Fifty years ago, the Stonewall Inn riots in New York City spurred the rise of the modern gay liberation movement. Within about a decade, this movement had taken on an international dimension, and individuals and communities began to form globally-oriented non-governmental organizations (NGOs) to address issues related to sexual orientation. Over time, the scope of these organizations has expanded to include gender identity and expression and, more recently, sex characteristics—collectively referred to as SOGIESC in United Nations parlance (sexual orientation, gender identity and expression, and sex characteristics).
Yet, despite the fifty-year history of the lesbian, gay, bisexual, transgender, transsexual, Two-Spirit, queer, and intersex (LGBT2SQI) movement, these communities continue to face challenges accessing formal international fora. Framing diverse gender and sexual identities and expressions as human rights is still highly contentious in world bodies such as the UN Human Rights Council, World Health Organization, and International Court of Justice. As such, SOGIESC-focused NGOs have historically had difficulty attaining consultative status at the UN. Nonetheless, their persistent advocacy has contributed to an increased understanding and recognition of gender and sexual diversity.
My recent research reveals that although LGBTQI people have made a number of significant gains at the UN, their struggle for recognition and legitimization continues to be challenged by certain member states using three main tactics: criminalization, protection of traditional family values, and defense of state sovereignty. UN staff and special rapporteurs interviewed for this research provided numerous examples of how these tactics are deployed.
A key tactic is state-sanctioned discrimination and violence, enforced through criminal legislation. One form this takes is banning the formation of coalitions or advocacy groups that address issues related to gender, sexual diversity, and SOGIESC rights through “anti-propaganda laws” that “arbitrarily restrict the rights to freedom of expression and assembly.” Another is prohibiting NGOs from receiving overseas funding in order to discourage international network building and collaboration on SOGIESC issues. The most extreme form of criminalization is the imposition of the death penalty for those who engage in same-sex sexual relations, as is currently the law in eleven countries. This prevents SOGIESC-focused NGOs in many countries from existing in the first place, let alone being present to advocate at the UN and in other international fora.
Another tactic is to ally with the “religious right” and its “family values” campaigns. The religious right is not restricted to Christian groups (and the Vatican as a Christian state) but also includes religious groups with conservative Islamic and Jewish views. It is part of a global anti-SOGIESC movement consisting of pro-traditional family, anti-abortion, anti-feminist organizations founded and led by right-wing religious groups. The religious right has forged alliances with many member states in its fight to hinder the recognition and promotion of SOGIESC rights and therefore commands significant political power. The work of SOGIESC-focused and feminist NGOs is therefore undermined by the religious right’s presence at the UN.

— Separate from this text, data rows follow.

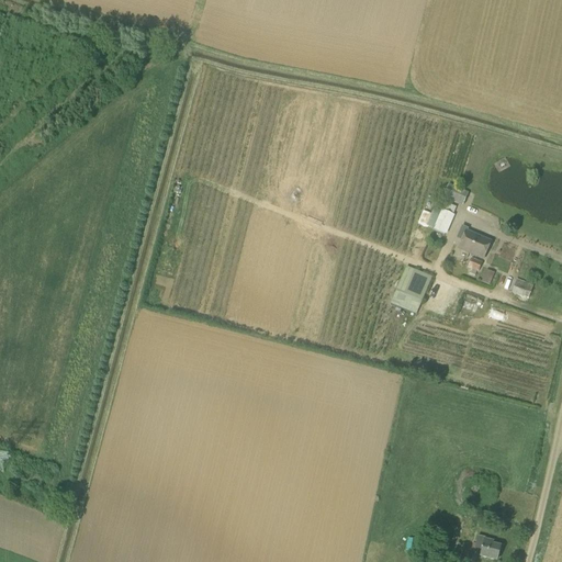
[(449,184),(444,198),(454,202),(460,190),(449,184)]
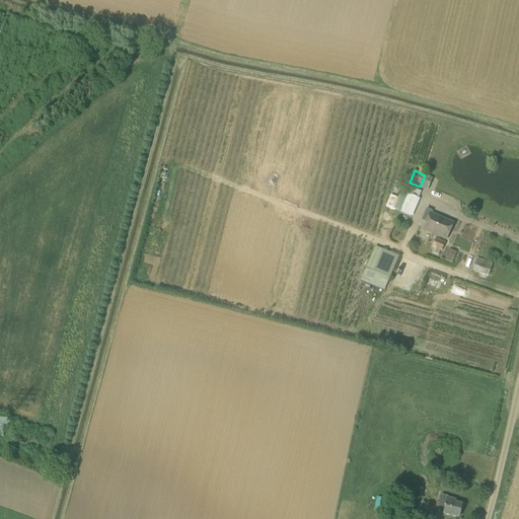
[(413,217),(420,200),(408,195),(399,212),(413,217)]
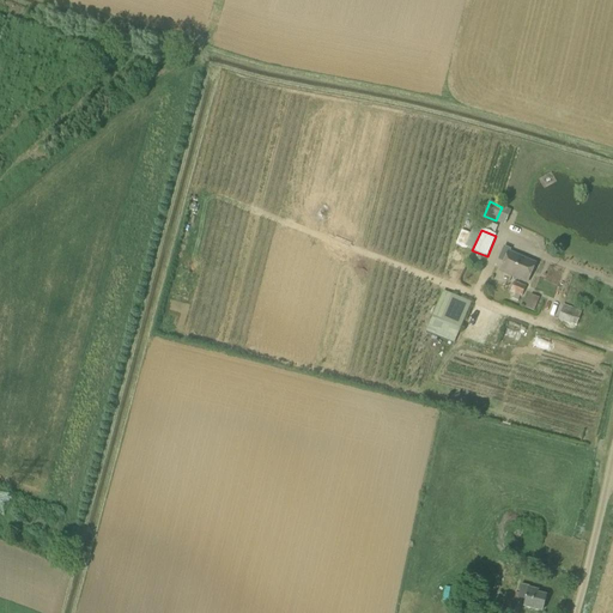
[(513,278),(521,259),(508,253),(499,272),(513,278)]
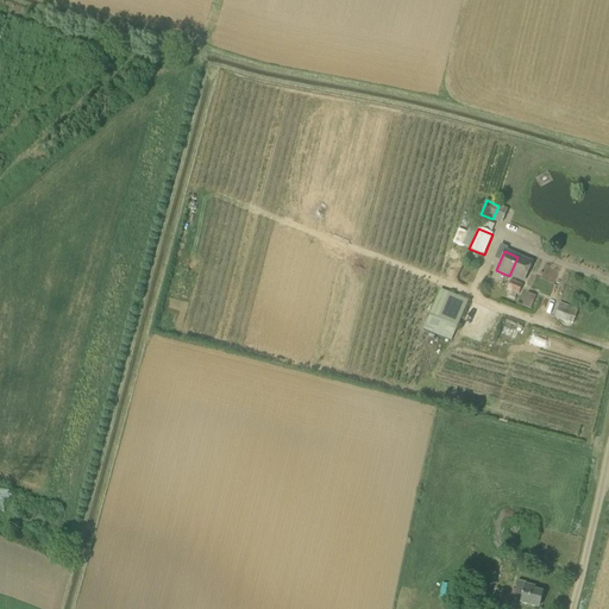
[(518,257),(509,276),(522,282),(531,263),(518,257)]
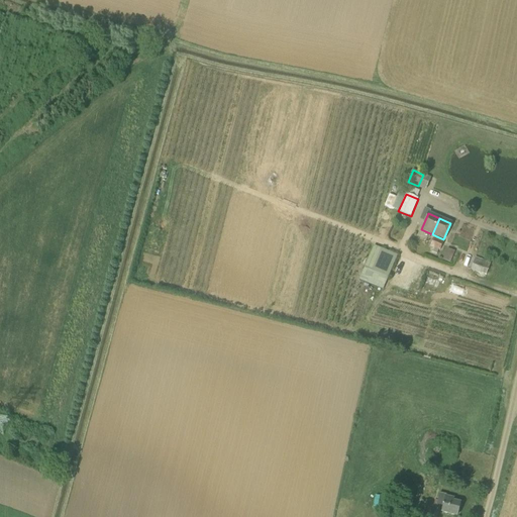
[(439,250),(443,242),(433,238),(430,246),(432,247),(431,251),(437,254),(438,250),(439,250)]
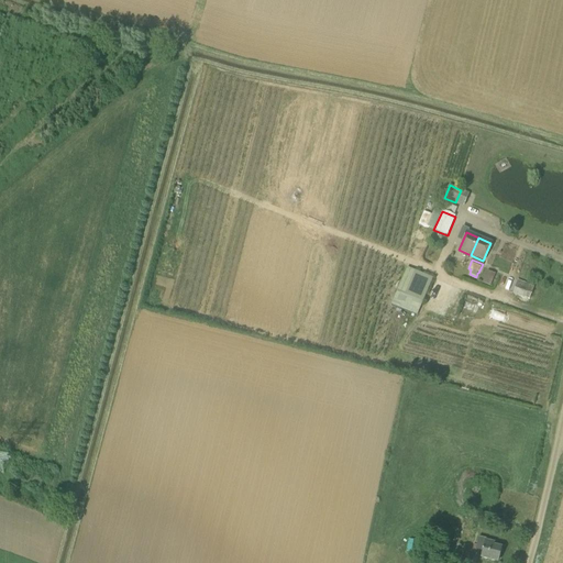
[(494,277),(486,274),(482,284),(490,287),(494,277)]
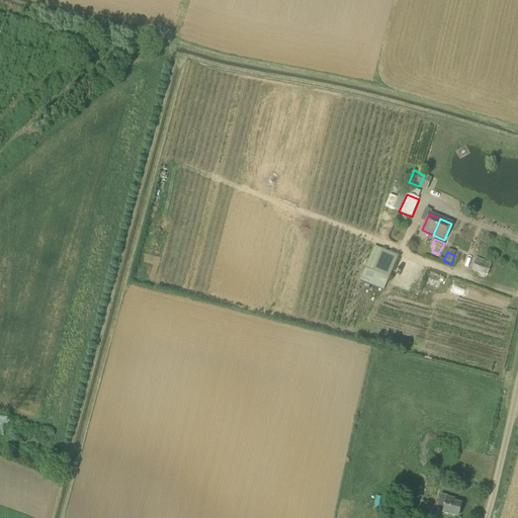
[(487,275),(491,264),(476,258),(471,270),(487,275)]
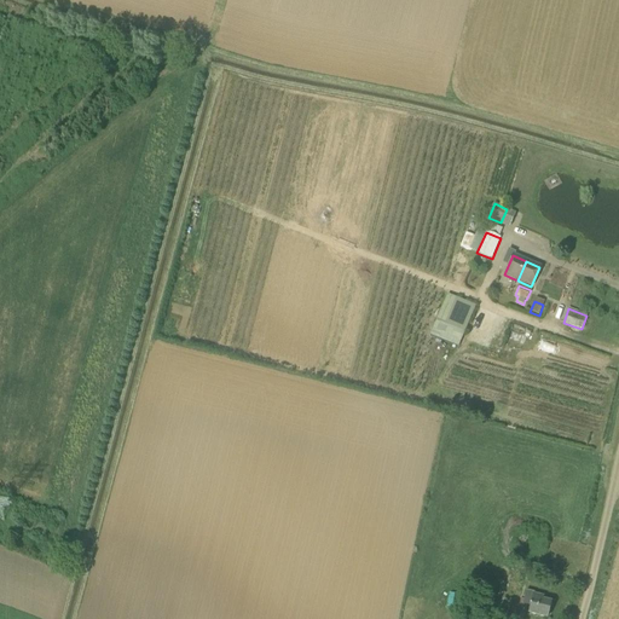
[(547,617),(550,602),(542,600),(543,596),(534,595),(534,593),(525,590),(520,611),(547,617)]
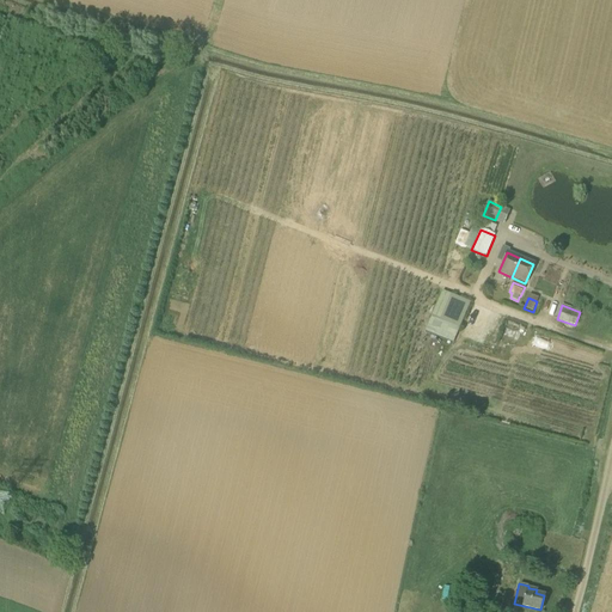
[(482,599),(472,598),(471,606),(481,607),(482,599)]
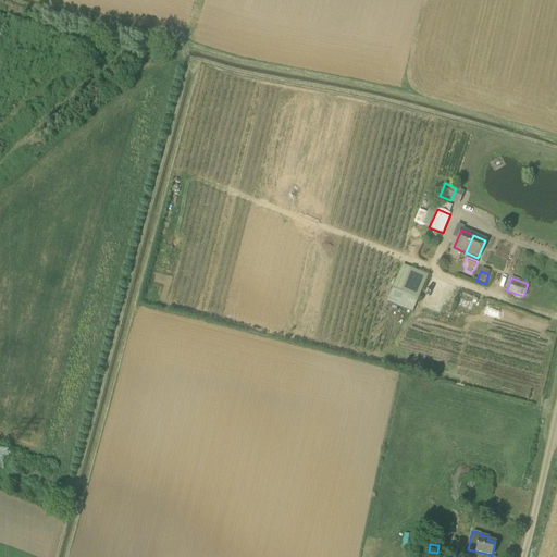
All buildings are outlined.
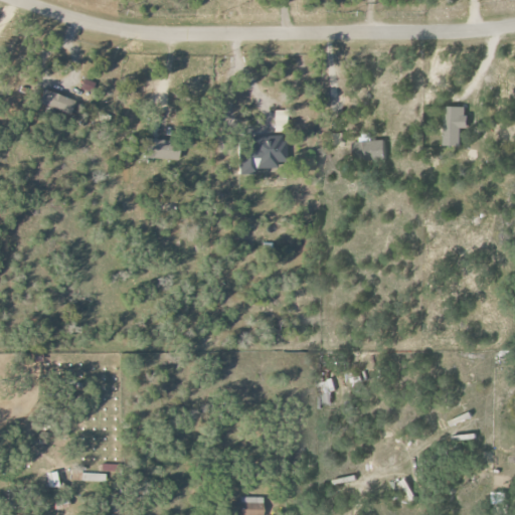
[(69,115),(74,102),(42,90),(37,103),(69,115)]
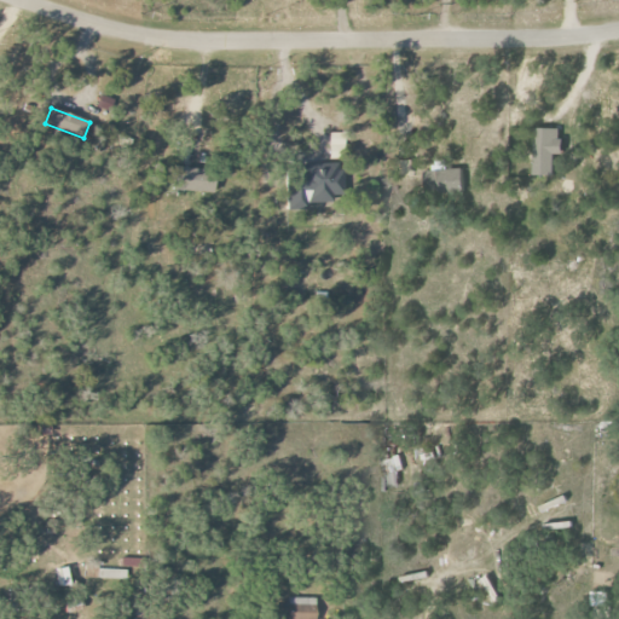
[(557,154),(566,154),(567,138),(561,138),(561,128),(537,128),(536,175),(556,175),(557,154)]
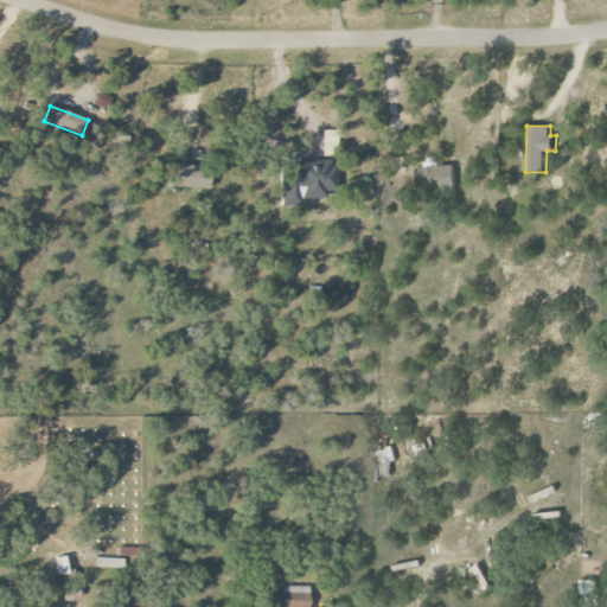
[(323,131),(324,157),(338,155),(337,131),(323,131)]
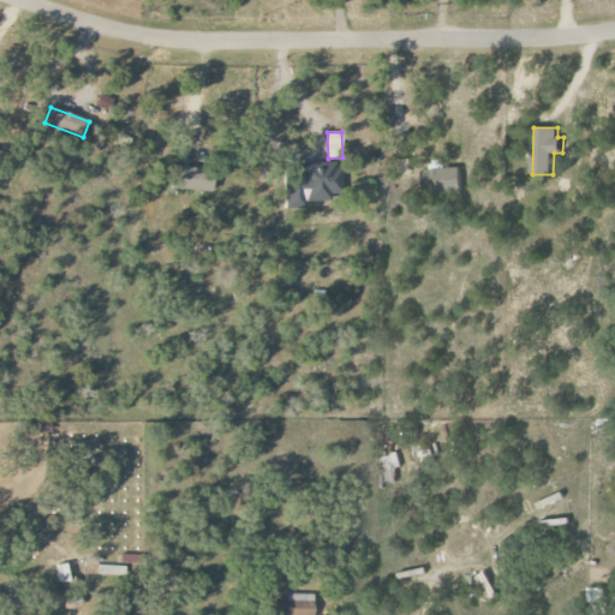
[(214,191),(215,168),(172,167),(172,190),(214,191)]
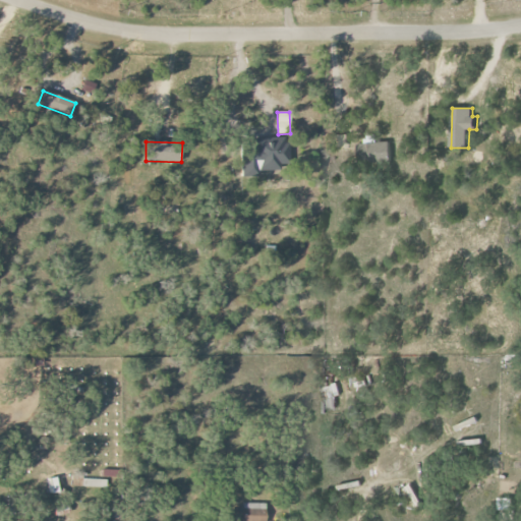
[(392,164),(391,142),(353,145),(354,165),(392,164)]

Finally, some states oppose SOGIESC rights by prioritizing their national values over universal human rights—an inherent tension in UN membership. These states approach their membership in the UN from a standpoint defined by their culture, mores, values, and traditions as important aspects of their national identity. Conflicts can arise when these states prioritize such traditional values over human rights. This results in member states signing onto treaties and other internationally recognized human rights documents, including the Universal Declaration of Human Rights, yet reverting to their anti-SOGIESC perspectives when faced with human rights concerns regarding these populations.
One way the sovereignty argument is furthered is to define SOGIESC rights as a Western concept. This allows states to frame any attempt at introducing such rights as a Western imposition. At the crux of this conflict is whether such states are open to recognizing the comprehensiveness of gender and sexual diversity or whether they are committed to their own steadfast position that protects and preserves their traditions at the exclusion of some of their own citizens. Whether this is recognized or not has a direct influence on how states vote on SOGIESC matters at the UN.
Underscoring these tactics are longstanding and ongoing tensions fueled by past and present colonial and imperial projects, which have sought to prohibit expressions of gender and sexual diversity. The process of colonization involved importing and implementing policies and laws that imposed normative notions of sexuality and gender identity and expression despite preexisting diversity. Through the pressure of advocacy groups, many of these policies and laws have been repealed in the West. They have nevertheless been retained in most post-colonial countries, especially in the Commonwealth of Nations. An increasing number of SOGIESC-focused NGOs have formed and organized in these countries and are challenging these colonial and imperialistic notions at the UN and other international fora.
Understanding the tactics states engage in at the UN to resist recognizing and legitimizing NGOs who advocate for SOGIESC rights and protections can help these organizations determine ways to counter these arguments. In the face of opposition, the ongoing persistence of these NGOs is having a social, cultural, political, and legal impact on these issues, speaking to the importance of their continued contributions at the UN.
Nick J. Mulé, PhD, is an associate professor in the School of Social Work, cross appointed to the Faculty of Health and seconded to Sexuality Studies at York University in Toronto, Ontario, Canada.